In Stay-at-Home Motherhood, you focus on:
good faith deposits, in the hopes that something you cannot completely control, will turn out okay (pursuit of the unknown/unseen + faith)
consistency in the presence of chaos and resistance (self-discipline w/ only yourself as accountability, encouragement and recognition)
seasons of life instead of day-by-day or week-by-week (weeks of sickness, followed by weeks of slowing down, followed by weeks of busy plans, followed by weeks of being low-key)
flexibility to do what you need to when you can do it--regardless of what anyone around you thinks and creative problem-solving (you never know what kid you're getting, what their personality/needs will be or how you 2 will mesh)
complex psychological and emotional maintenance of yourself and the family!
Going w/ the flow out of necessity.

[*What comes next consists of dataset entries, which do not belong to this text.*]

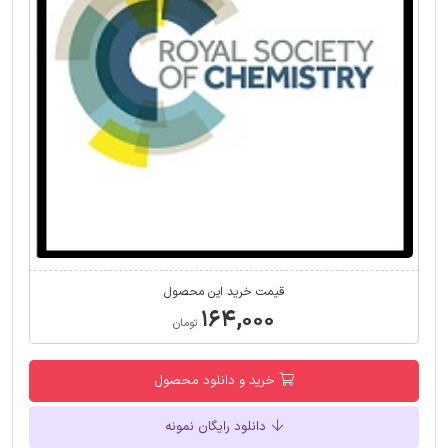
قیمت خرید این محصول
۱۶۴,۰۰۰
تومان
خرید و دانلود محصول
دانلود رایگان نمونه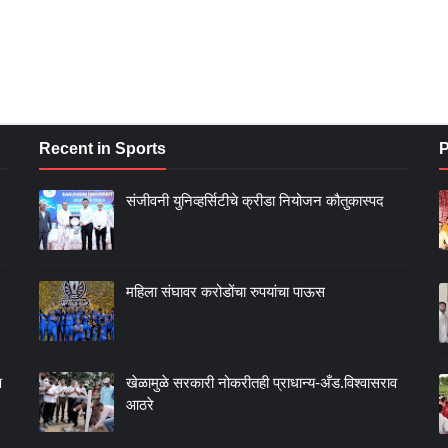
Recent in Sports
P
संजीवनी युनिव्हर्सिटीचे क्रीडा नियोजन कौतुकास्पद
महिला संघावर करोडोंचा रुपयांचा पाऊस
ण
खेळामुळे सरकारी नोकरीतही प्राधान्य-अँड.विश्वासराव
आठरे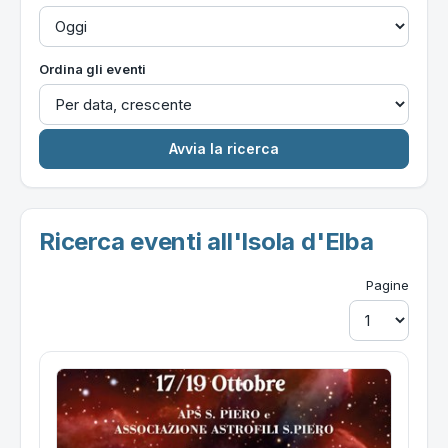
Ordina gli eventi
Ricerca eventi all'Isola d'Elba
Pagine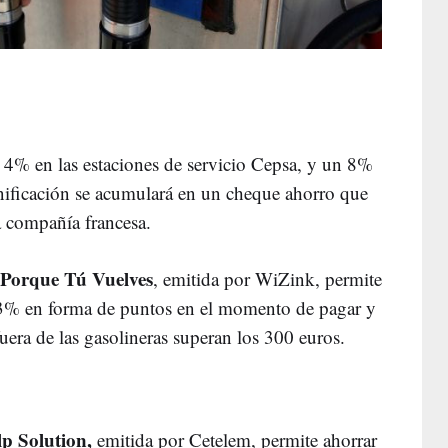
 4% en las estaciones de servicio Cepsa, y un 8%
onificación se acumulará en un cheque ahorro que
la compañía francesa.
d Porque Tú Vuelves
, emitida por WiZink, permite
 3% en forma de puntos en el momento de pagar y
uera de las gasolineras superan los 300 euros.
lp Solution,
emitida por Cetelem, permite ahorrar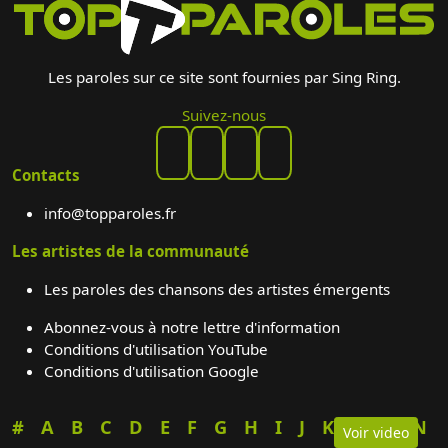
Les paroles sur ce site sont fournies par Sing Ring.
Suivez-nous
Contacts
info@topparoles.fr
Les artistes de la communauté
Les paroles des chansons des artistes émergents
Abonnez-vous à notre lettre d'information
Conditions d'utilisation YouTube
Conditions d'utilisation Google
#
A
B
C
D
E
F
G
H
I
J
K
L
M
N
Voir video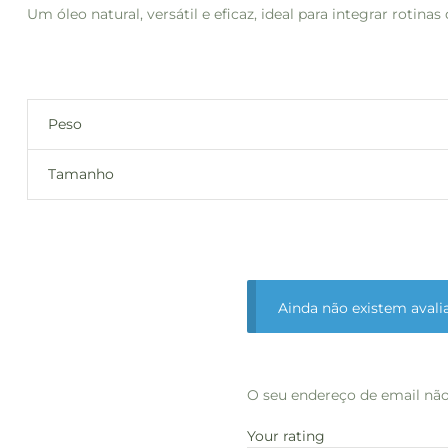
Um óleo natural, versátil e eficaz, ideal para integrar roti
Peso
Tamanho
Ainda não existem avali
O seu endereço de email não
Your rating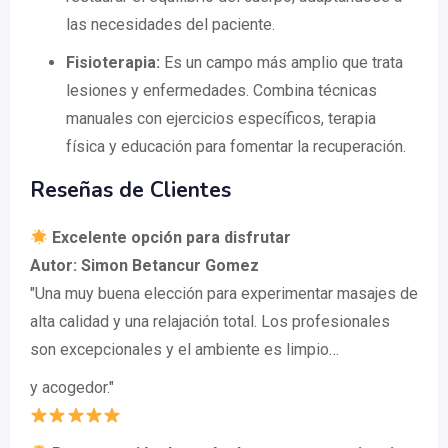
las necesidades del paciente.
Fisioterapia:
Es un campo más amplio que trata
lesiones y enfermedades. Combina técnicas
manuales con ejercicios específicos, terapia
física y educación para fomentar la recuperación.
Reseñas de Clientes
Excelente opción para disfrutar
Autor: Simon Betancur Gomez
"Una muy buena elección para experimentar masajes de
alta calidad y una relajación total. Los profesionales
son excepcionales y el ambiente es limpio…
y acogedor."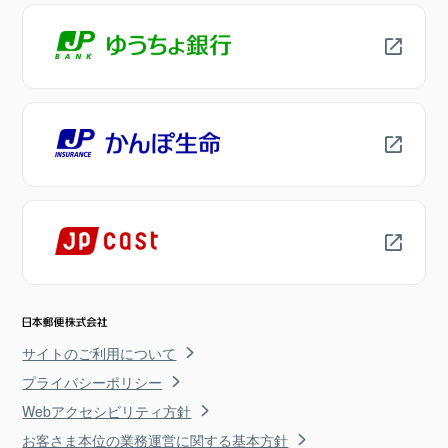
サイトのご利用について
プライバシーポリシー
Webアクセシビリティ方針
お客さま本位の業務運営に関する基本方針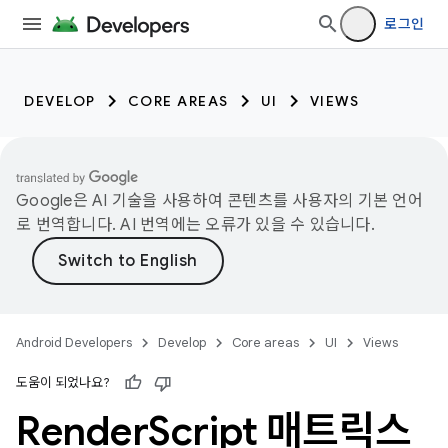
로그인
DEVELOP
CORE AREAS
UI
VIEWS
Google은 AI 기술을 사용하여 콘텐츠를 사용자의 기본 언어
로 번역합니다. AI 번역에는 오류가 있을 수 있습니다.
Android Developers
Develop
Core areas
UI
Views
도움이 되었나요?
Render
Script 매트릭스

The developmental phases each kid is in changes rapidly and unexpectedly. It also feels better to surrender to that which you have little to no control of.
the belief that you are your child's expert and the expert of the home
regularly clearing space in your brain, heart and home so that you have the space to hold for developing humans that need it.

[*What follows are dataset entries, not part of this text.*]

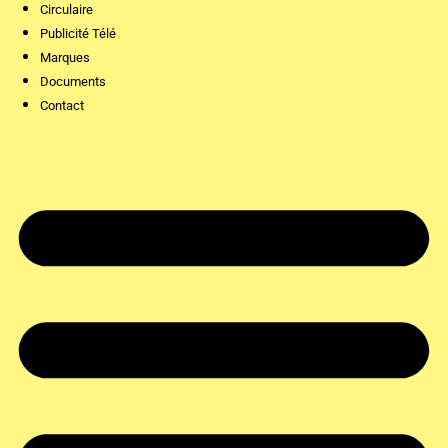
Circulaire
Publicité Télé
Marques
Documents
Contact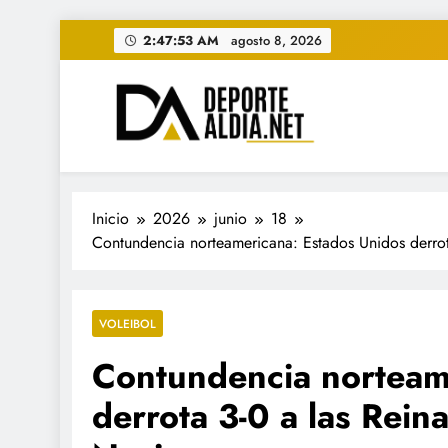
Saltar
2:47:55 AM
agosto 8, 2026
al
contenido
• DEPORTE AL DIA • "Per
www.deportealdia.net #deportealdia #deporteal
Inicio
2026
junio
18
Contundencia norteamericana: Estados Unidos derrot
VOLEIBOL
Contundencia norteam
derrota 3-0 a las Rein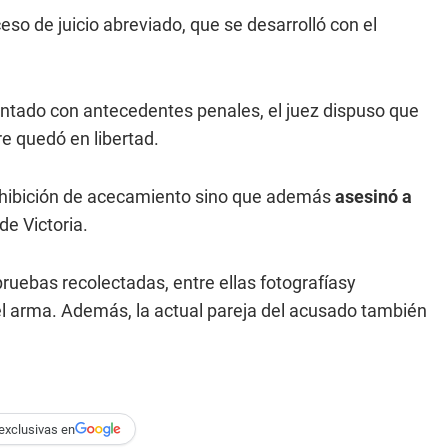
so de juicio abreviado, que se desarrolló con el
ontado con antecedentes penales, el juez dispuso que
e quedó en libertad.
prohibición de acecamiento sino que además
asesinó a
de Victoria.
pruebas recolectadas, entre ellas fotografíasy
l arma. Además, la actual pareja del acusado también
exclusivas en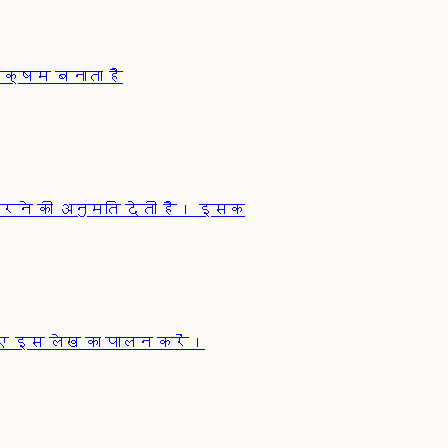
 सक्षम बनाता है
रने की अनुमति देती है। इसक
ए इस लेख का पालन करें।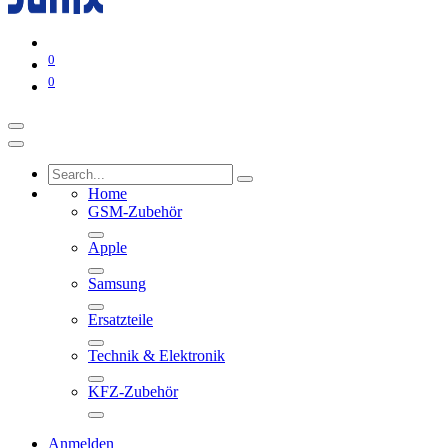
0
0
Home
GSM-Zubehör
Apple
Samsung
Ersatzteile
Technik & Elektronik
KFZ-Zubehör
Anmelden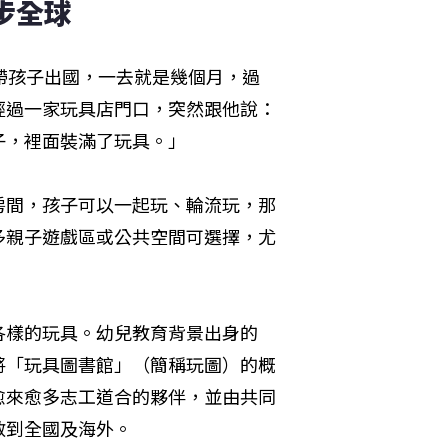
步全球 
帶孩子出國，一去就是幾個月，過
經過一家玩具店門口，突然跟他說：
子，裡面裝滿了玩具。」
房間，孩子可以一起玩、輪流玩，那
多親子遊戲區或公共空間可選擇，尤
各樣的玩具。幼兒教育背景出身的
將「玩具圖書館」（簡稱玩圖）的概
愈來愈多志工道合的夥伴，並由共同
散到全國及海外。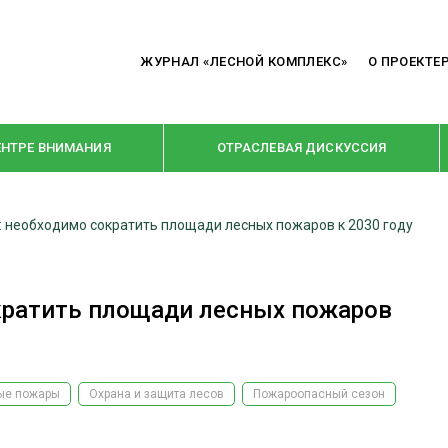
ЖУРНАЛ «ЛЕСНОЙ КОМПЛЕКС»
О ПРОЕКТЕ
ЕНТРЕ ВНИМАНИЯ
ОТРАСЛЕВАЯ ДИСКУССИЯ
: необходимо сократить площади лесных пожаров к 2030 году
РУБРИКИ
Я ПЕРЕРАБОТКА
НОВОСТИ
кратить площади лесных пожаров
Е
КРУПНЫМ ПЛАНОМ
ОЕ ДОМОСТРОЕНИЕ
ВЗГЛЯД ИЗНУТРИ
 ПРОИЗВОДСТВО
В ЦЕНТРЕ ВНИМАНИЯ
ые пожары
Охрана и защита лесов
Пожароопасный сезон
 ДРЕВЕСИНЫ
ПРЕДПРИЯТИЯ ЛПК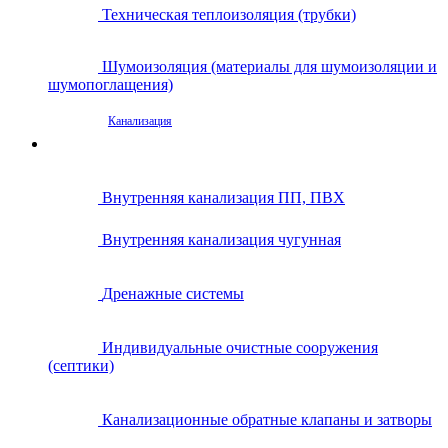
Техническая теплоизоляция (трубки)
Шумоизоляция (материалы для шумоизоляции и
шумопоглащения)
Канализация
Внутренняя канализация ПП, ПВХ
Внутренняя канализация чугунная
Дренажные системы
Индивидуальные очистные сооружения
(септики)
Канализационные обратные клапаны и затворы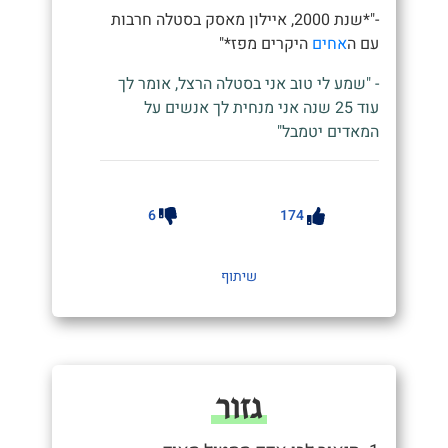
-"*שנת 2000, איילון מאסק בסטלה חרבות
עם ה
אחים
היקרים מפז*"
- "שמע לי טוב אני בסטלה הרצל, אומר לך
עוד 25 שנה אני מנחית לך אנשים על
המאדים יטמבל"
6
174
שיתוף
גזור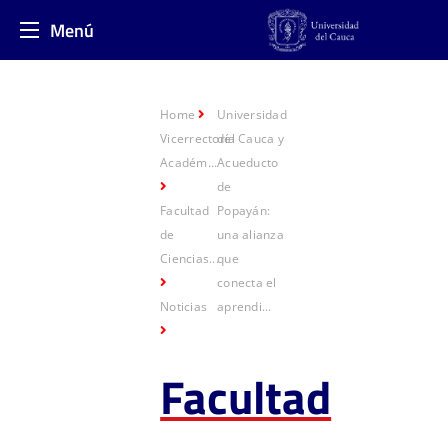
Menú
Home
Universidad
Vicerrectoría
del Cauca y
Académ...
Acueducto
de
Facultad
Popayán:
de
una alianza
Ciencias...
que
conecta el
Noticias
aprendi...
Facultad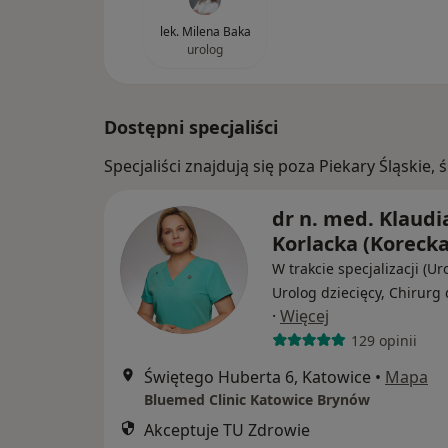
lek. Milena Baka
urolog
Dostępni specjaliści
Specjaliści znajdują się poza Piekary Śląskie
dr n. med. Klaudi
Korlacka (Korecka
W trakcie specjalizacji (Ur
Urolog dziecięcy, Chirurg 
·
Więcej
129 opinii
Świętego Huberta 6, Katowice
•
Mapa
Bluemed Clinic Katowice Brynów
Akceptuje TU Zdrowie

If you're thinking, 'yikes! we really do have so many more responsibilities and demands and yet, we're not set up to thrive'...

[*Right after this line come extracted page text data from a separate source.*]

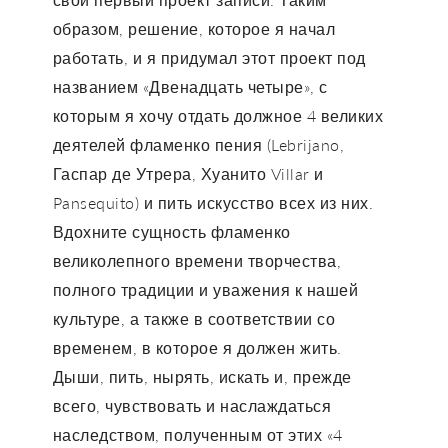
образом, решение, которое я начал
работать, и я придумал этот проект под
названием «Двенадцать четыре», с
которым я хочу отдать должное 4 великих
деятелей фламенко пения (Lebrijano,
Гаспар де Утрера, Хуанито Villar и
Pansequito) и пить искусство всех из них.
Вдохните сущность фламенко
великолепного времени творчества,
полного традиции и уважения к нашей
культуре, а также в соответствии со
временем, в которое я должен жить.
Дыши, пить, нырять, искать и, прежде
всего, чувствовать и наслаждаться
наследством, полученным от этих «4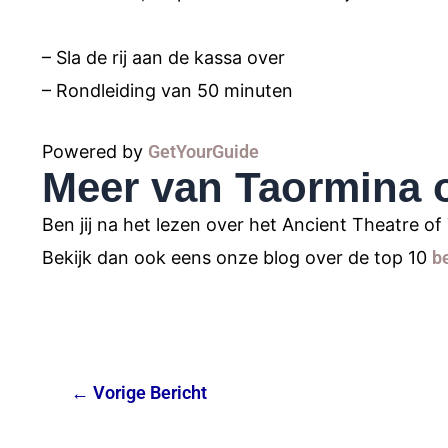
– Sla de rij aan de kassa over
– Rondleiding van 50 minuten
Powered by
GetYourGuide
Meer van Taormina 
Ben jij na het lezen over het Ancient Theatre 
Bekijk dan ook eens onze blog over de top 10
b
←
Vorige Bericht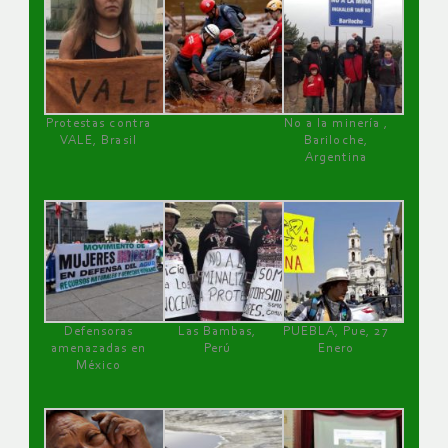
Protestas contra
No a la minería ,
VALE, Brasil
Bariloche,
Argentina
Defensoras
Las Bambas,
PUEBLA, Pue, 27
amenazadas en
Perú
Enero
México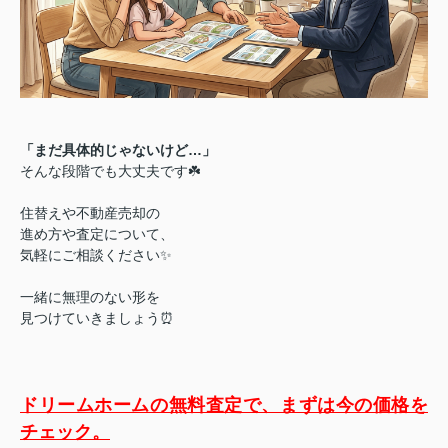
「まだ具体的じゃないけど…」
そんな段階でも大丈夫です☘️
住替えや不動産売却の
進め方や査定について、
気軽にご相談ください✨
一緒に無理のない形を
見つけていきましょう⏰
ドリームホームの無料査定で、まずは今の価格を
チェック。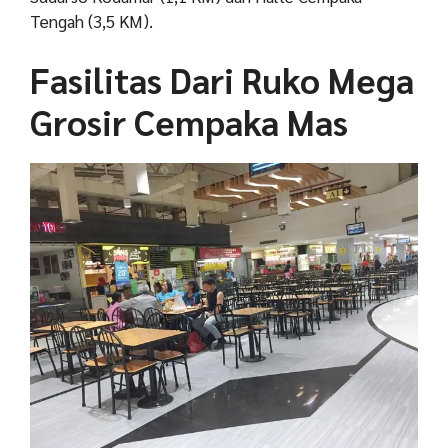
Tengah (3,5 KM).
Fasilitas Dari Ruko Mega
Grosir Cempaka Mas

You're not alone AND this isn't the end of the road--far from it... Stick w/ me cuz we're gonna flip everything on its head. Sovereign Matriarchs absolutely REFUSE to settle.
The fact remains: for passionate stay-at-home moms, the expectations increase significantly, the challenges ramp up drastically and the resources and supports all but fall away...
Conventional Parenting Methods Fail Us
Conventional parenting, the education system and social norms frequently go against your instincts and the best interests of your family.
Take for example the encouragement of the mom to work outside the home and give her kids to daycare to raise, or the stay-at-home martyr prototype that you’re expected to follow, or even the expectation that we keep our kids ‘in line’ at all times in public...
The approach that previous generations used and the conventional ‘wisdom’ simply isn’t good enough.
(What we actually need is a revolution! Click here for more on that…)
The best news ever: you don't have to be a victim of this. You can choose to change this—DRAMATICALLY—right now. At any given time, you have the power to choose differently.
You may not know all the exact steps, where to start or what to do next...
...but that's why I started Motherhood Empowerment, sis! I literally get on my computer every day because I'm incredibly passionate about YOU NOT SETTLING/SUFFERING.
The Ripple Effect of Dedicated Motherhood is Comparable to Nothing Else a Woman Could Ever Do
Staying home is the most important thing you'll ever do: for your kids, your family, your community, God and YOURSELF.
What's more is that the biggest blessings aren't bestowed on your kids or your family...contrary to popular opinion, you are the one that will benefit the most from staying home (and not just because you feel good about serving people, either...I'm talking self-actualization/enlightenment levels reached here!)
But… it isn't easy to just flip a switch and suddenly be deconditioned from all of your years in training, school, work, society...
I know how difficult it is. I've made it my life's mission to never settle for less than what I'VE decided is right for me, my kids, my family, my home and my community.
It doesn't matter what I was raised with--if it doesn't work for me, I toss it out. This is the only way to achieve a fulfilled, happy and functional stay-at-home motherhood career that's actually sustainable & harmonious!
You've Got to Build Your Support System From the Inside Out
This is where self-knowledge comes into play. Knowing the many aspects of your unique combination of characteristics is crucial to creating the unique, dreamy at-home family life that you envision.
You see, only you can envision what's best for your family. There is no one-size-fits all (although there are some principles and techniques that do work for all of us).
We all need each other, but you need you more.
And you can’t have your own back, if you aren't clear about: who you are, why you do the things you do, your weaknesses, & deep-seated fears.